🤖 AI Summary
This work proposes EquiEwald, a novel approach that integrates the Ewald summation framework into reciprocal space to address the limitations of existing locality-based machine learning interatomic potentials, which struggle to accurately capture long-range electrostatic and polarization effects while simultaneously preserving SO(3) equivariance and energy–force consistency. By introducing learnable equivariant k-space filters and an equivariant inverse Fourier transform within an irreducible SO(3)-equivariant neural network, EquiEwald enables end-to-end modeling of long-range, anisotropic multipole interactions. The method achieves substantial improvements in prediction accuracy for energies and forces, data efficiency, and long-range extrapolation capability—both for periodic and non-periodic systems—while rigorously maintaining SO(3) equivariance and energy–force consistency, yielding results in close agreement with ab initio reference data.
📝 Abstract
Long-range electrostatic and polarization interactions play a central role in molecular and condensed-phase systems, yet remain fundamentally incompatible with locality-based machine-learning interatomic potentials.
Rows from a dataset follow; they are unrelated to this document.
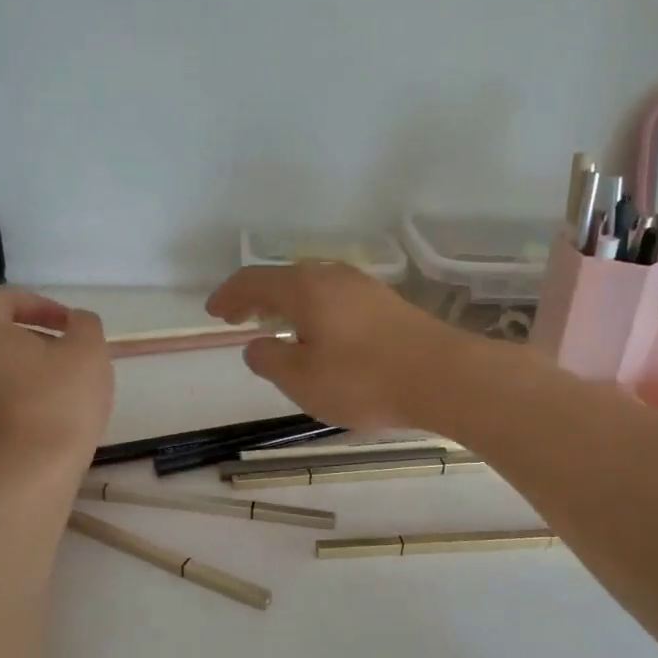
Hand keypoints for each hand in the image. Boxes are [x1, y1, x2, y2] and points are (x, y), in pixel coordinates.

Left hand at [0, 287, 112, 482]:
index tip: (73, 327)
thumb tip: (75, 321)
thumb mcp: (88, 352)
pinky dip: (5, 406)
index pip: (6, 299)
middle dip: (30, 341)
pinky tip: (36, 425)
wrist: (24, 480)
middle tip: (66, 359)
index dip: (45, 306)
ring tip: (53, 395)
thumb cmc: (57, 404)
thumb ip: (84, 324)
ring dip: (16, 375)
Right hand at [206, 262, 470, 430]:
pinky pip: (337, 300)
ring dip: (288, 305)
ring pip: (314, 288)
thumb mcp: (302, 380)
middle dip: (258, 298)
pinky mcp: (389, 305)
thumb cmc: (363, 380)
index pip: (254, 281)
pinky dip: (315, 313)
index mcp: (304, 288)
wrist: (444, 378)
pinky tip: (321, 336)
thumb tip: (256, 346)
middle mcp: (333, 277)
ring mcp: (365, 288)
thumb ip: (270, 361)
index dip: (229, 295)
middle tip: (240, 318)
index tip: (212, 312)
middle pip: (284, 279)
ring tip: (277, 328)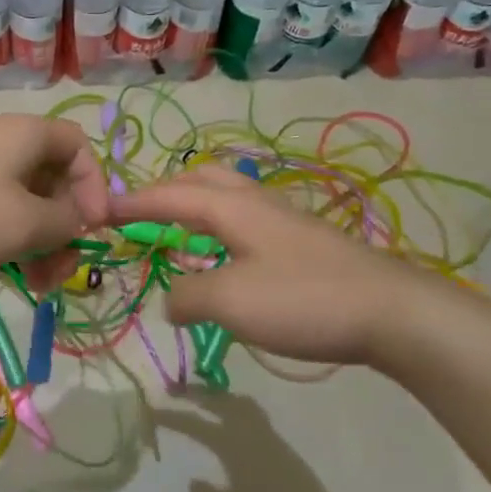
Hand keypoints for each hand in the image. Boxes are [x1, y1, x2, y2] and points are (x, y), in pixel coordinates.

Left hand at [0, 115, 108, 283]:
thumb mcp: (23, 224)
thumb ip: (66, 222)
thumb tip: (80, 218)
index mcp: (24, 135)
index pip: (79, 148)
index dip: (95, 188)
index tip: (92, 230)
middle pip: (50, 177)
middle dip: (63, 226)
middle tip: (59, 271)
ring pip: (19, 198)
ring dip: (35, 240)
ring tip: (32, 284)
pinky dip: (4, 236)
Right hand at [110, 163, 448, 367]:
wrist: (392, 312)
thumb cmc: (303, 299)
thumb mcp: (230, 302)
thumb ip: (188, 296)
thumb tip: (170, 298)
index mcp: (231, 207)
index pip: (168, 194)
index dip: (131, 202)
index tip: (98, 209)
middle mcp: (255, 202)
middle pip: (201, 179)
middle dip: (164, 191)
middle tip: (140, 214)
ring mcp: (284, 220)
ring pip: (227, 198)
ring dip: (194, 207)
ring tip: (177, 233)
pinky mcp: (303, 243)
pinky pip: (245, 222)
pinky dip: (218, 230)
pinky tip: (225, 259)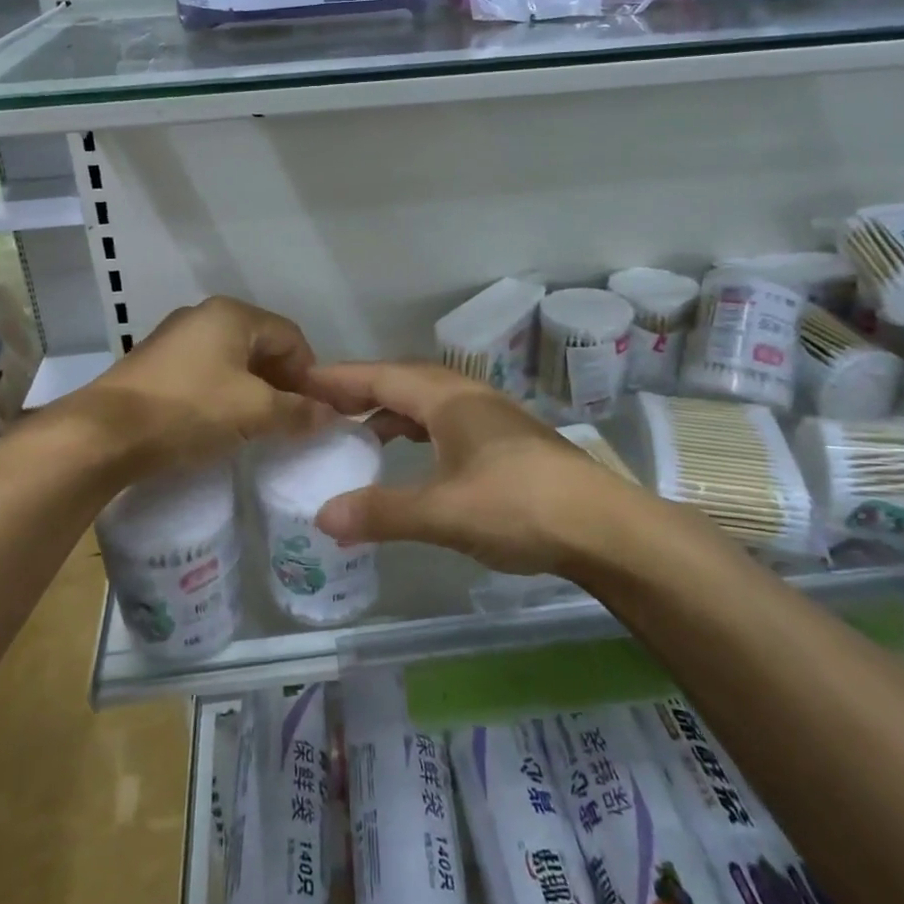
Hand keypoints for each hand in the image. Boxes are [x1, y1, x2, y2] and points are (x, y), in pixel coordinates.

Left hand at [72, 296, 325, 476]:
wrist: (104, 434)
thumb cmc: (189, 410)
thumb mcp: (254, 413)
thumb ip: (297, 411)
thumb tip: (328, 415)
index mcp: (232, 315)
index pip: (291, 336)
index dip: (310, 372)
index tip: (314, 409)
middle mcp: (203, 316)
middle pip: (261, 345)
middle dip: (282, 381)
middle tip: (291, 419)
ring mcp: (175, 338)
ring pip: (232, 360)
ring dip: (253, 389)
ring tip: (259, 425)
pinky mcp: (155, 364)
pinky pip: (205, 372)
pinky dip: (223, 393)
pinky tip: (221, 423)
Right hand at [304, 362, 638, 574]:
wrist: (604, 526)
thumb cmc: (519, 507)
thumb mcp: (444, 513)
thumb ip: (382, 512)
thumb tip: (322, 516)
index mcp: (448, 399)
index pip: (381, 377)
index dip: (339, 378)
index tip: (300, 380)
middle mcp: (468, 395)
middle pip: (403, 380)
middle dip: (360, 389)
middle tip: (320, 404)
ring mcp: (490, 415)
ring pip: (426, 399)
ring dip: (390, 408)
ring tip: (356, 431)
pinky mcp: (505, 438)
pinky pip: (444, 419)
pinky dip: (416, 428)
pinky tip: (412, 454)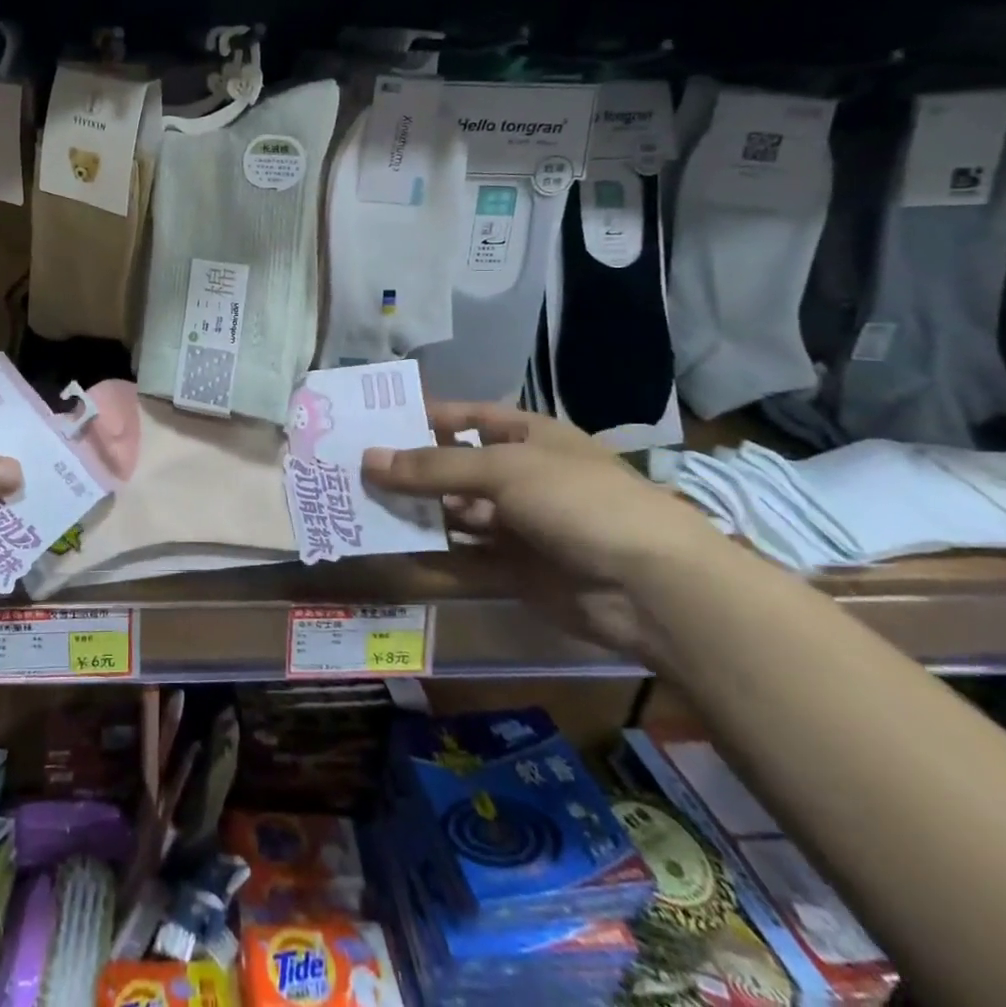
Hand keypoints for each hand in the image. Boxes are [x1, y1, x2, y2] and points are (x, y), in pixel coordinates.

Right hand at [362, 402, 721, 654]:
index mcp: (528, 437)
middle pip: (454, 468)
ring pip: (455, 515)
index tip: (373, 422)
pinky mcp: (516, 571)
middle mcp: (521, 477)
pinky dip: (432, 557)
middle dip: (409, 470)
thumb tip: (367, 459)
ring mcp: (519, 526)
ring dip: (415, 513)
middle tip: (352, 470)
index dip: (423, 417)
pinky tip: (392, 553)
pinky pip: (464, 559)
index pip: (466, 417)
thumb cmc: (579, 501)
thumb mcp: (503, 470)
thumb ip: (433, 467)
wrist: (653, 588)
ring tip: (360, 509)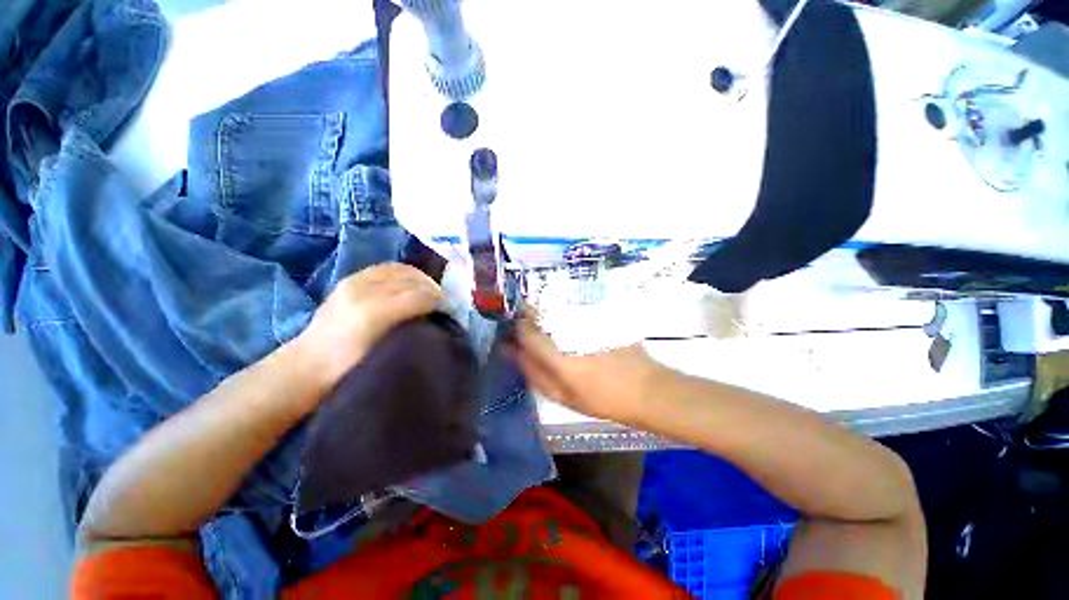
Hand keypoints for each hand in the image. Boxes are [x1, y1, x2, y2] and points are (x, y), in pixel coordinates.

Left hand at [295, 263, 441, 393]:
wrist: (308, 365)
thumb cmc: (350, 368)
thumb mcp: (386, 353)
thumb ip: (413, 329)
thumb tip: (438, 313)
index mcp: (374, 313)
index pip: (419, 296)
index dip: (440, 300)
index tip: (451, 310)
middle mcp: (365, 291)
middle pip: (412, 280)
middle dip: (433, 288)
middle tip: (444, 301)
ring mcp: (356, 282)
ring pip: (402, 270)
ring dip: (420, 278)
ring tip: (429, 291)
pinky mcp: (351, 279)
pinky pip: (387, 268)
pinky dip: (405, 273)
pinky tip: (410, 284)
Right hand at [514, 317, 670, 423]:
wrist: (647, 388)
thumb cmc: (603, 400)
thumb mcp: (564, 397)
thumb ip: (535, 374)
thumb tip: (512, 352)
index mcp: (559, 357)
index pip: (525, 330)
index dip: (518, 330)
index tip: (519, 337)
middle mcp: (570, 331)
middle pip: (538, 310)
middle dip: (531, 317)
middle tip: (537, 333)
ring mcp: (586, 319)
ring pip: (554, 305)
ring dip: (548, 313)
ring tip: (557, 330)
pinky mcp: (600, 314)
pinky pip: (573, 306)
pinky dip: (566, 313)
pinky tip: (576, 326)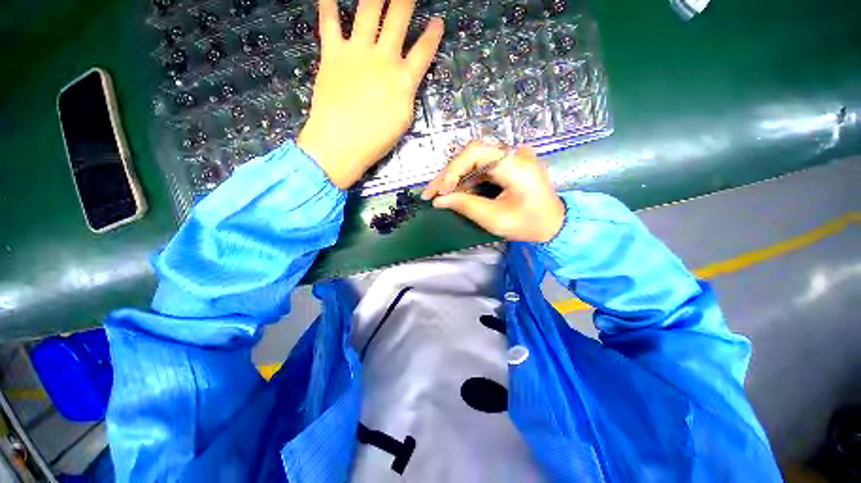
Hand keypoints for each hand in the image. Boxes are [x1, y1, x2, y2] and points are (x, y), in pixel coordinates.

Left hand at [296, 0, 443, 188]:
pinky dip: (328, 4)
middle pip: (398, 18)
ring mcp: (357, 52)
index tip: (437, 21)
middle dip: (405, 0)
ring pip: (368, 10)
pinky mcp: (333, 53)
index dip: (432, 35)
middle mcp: (384, 58)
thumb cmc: (376, 140)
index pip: (424, 51)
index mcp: (404, 79)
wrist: (341, 143)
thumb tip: (405, 80)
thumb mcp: (403, 121)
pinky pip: (330, 22)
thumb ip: (406, 94)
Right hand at [421, 141, 565, 242]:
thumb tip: (439, 200)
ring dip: (456, 177)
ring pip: (474, 160)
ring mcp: (513, 157)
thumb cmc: (529, 225)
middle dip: (449, 174)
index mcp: (515, 165)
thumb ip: (466, 206)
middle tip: (431, 193)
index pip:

Although modern SO(3)-equivariant neural potentials achieve high accuracy for short-range chemistry, they cannot represent the anisotropic, slowly decaying multipolar correlations governing realistic materials, while existing long-range extensions either break SO(3) equivariance or fail to maintain energy-force consistency. Here we introduce EquiEwald, a unified neural interatomic potential that embeds an Ewald-inspired reciprocal-space formulation within an irreducible SO(3)-equivariant framework. By performing equivariant message passing in reciprocal space through learned equivariant k-space filters and an equivariant inverse transform, EquiEwald captures anisotropic, tensorial long-range correlations without sacrificing physical consistency. Across periodic and aperiodic benchmarks, EquiEwald captures long-range electrostatic behavior consistent with ab initio reference data and consistently improves energy and force accuracy, data efficiency, and long-range extrapolation. These results establish EquiEwald as a physically principled paradigm for long-range-capable machine-learning interatomic potentials.